Another revenue driver for Diamond Sports could be getting a cut of ticket sales and merchandise on top of its distribution revenue. The baseball source mentioned above, as well as ESPN, say Diamond Sports is interested in just that, but MLB won’t budge on including those alternate forms of revenue.

Sportico recently estimated that MLB generated a record $10.9 billion last season from tickets, sponsorships, concessions, and more, including $2.25 billion from TV deals.

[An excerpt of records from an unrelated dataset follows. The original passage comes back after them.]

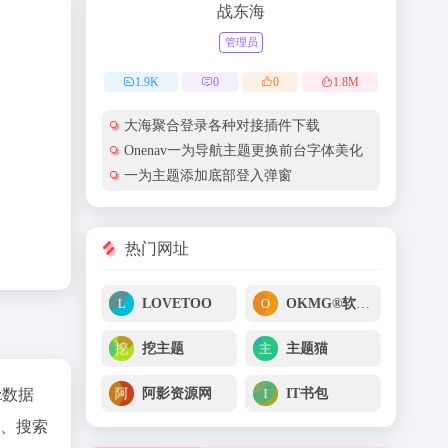
战东海
管理员
1.9
K
0
0
1.8
M
大海聚合登录各种对接插件下载
Onenav一为导航主题更换前台字体美化
一为主题添加底部登入弹窗
热门网址
LOVETOO
OKMG®软件中心
挖主题
主题猫
阿影资源网
IT书包
az数据
度、搜索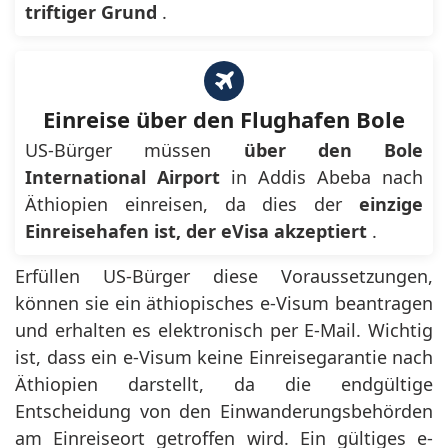
triftiger Grund
.
Einreise über den Flughafen Bole
US-Bürger müssen
über den Bole
International Airport
in Addis Abeba nach
Äthiopien einreisen, da dies der
einzige
Einreisehafen ist, der eVisa akzeptiert
.
Erfüllen US-Bürger diese Voraussetzungen,
können sie ein äthiopisches e-Visum beantragen
und erhalten es elektronisch per E-Mail. Wichtig
ist, dass ein e-Visum keine Einreisegarantie nach
Äthiopien darstellt, da die endgültige
Entscheidung von den Einwanderungsbehörden
am Einreiseort getroffen wird. Ein gültiges e-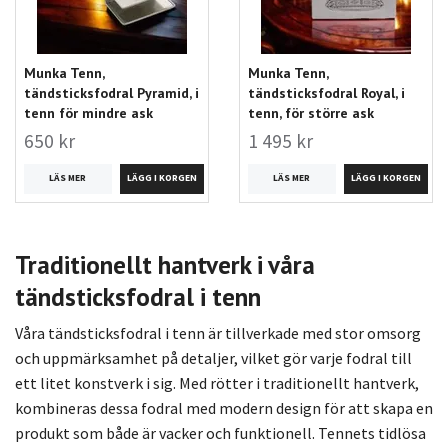
Munka Tenn,
Munka Tenn,
tändsticksfodral Pyramid, i
tändsticksfodral Royal, i
tenn för mindre ask
tenn, för större ask
650 kr
1 495 kr
LÄS MER
LÄS MER
Traditionellt hantverk i våra
tändsticksfodral i tenn
Våra tändsticksfodral i tenn är tillverkade med stor omsorg
och uppmärksamhet på detaljer, vilket gör varje fodral till
ett litet konstverk i sig. Med rötter i traditionellt hantverk,
kombineras dessa fodral med modern design för att skapa en
produkt som både är vacker och funktionell. Tennets tidlösa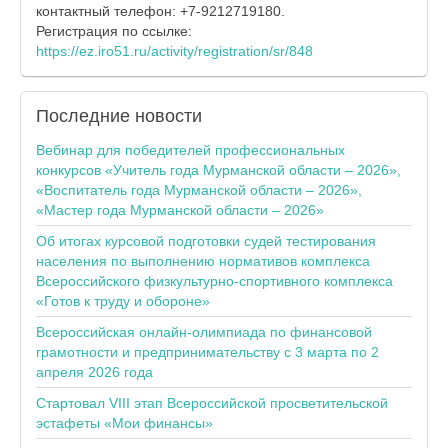
контактный телефон: +7-9212719180.
Регистрация по ссылке:
https://ez.iro51.ru/activity/registration/sr/848
Последние
новости
Вебинар для победителей профессиональных
конкурсов «Учитель года Мурманской области – 2026»,
«Воспитатель года Мурманской области – 2026»,
«Мастер года Мурманской области – 2026»
Об итогах курсовой подготовки судей тестирования
населения по выполнению нормативов комплекса
Всероссийского физкультурно-спортивного комплекса
«Готов к труду и обороне»
Всероссийская онлайн-олимпиада по финансовой
грамотности и предпринимательству с 3 марта по 2
апреля 2026 года
Стартовал VIII этап Всероссийской просветительской
эстафеты «Мои финансы»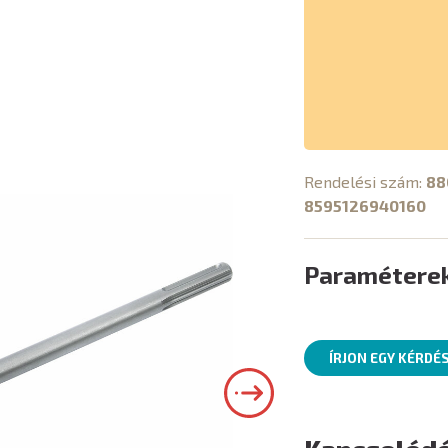
Rendelési szám:
88
8595126940160
Paramétere
ÍRJON EGY KÉRDÉ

In the future, it could be attractive for interactive advertising to become a bigger part of streaming live sports as a whole. Live e-commerce offerings, similar to Love Island teaming up with NBCUniversal and eBay, could be integrated during games to sell merchandise, tickets to future games or even gambling bets all from the screen without missing any action.

“Those are ways that I would imagine whoever ends up going forward with the operation of this Diamond entity will need to figure out ways to turn on those levers from a revenue generation perspective,” Mao says. “If it's just business as usual, we kind of know that that doesn't work economically.”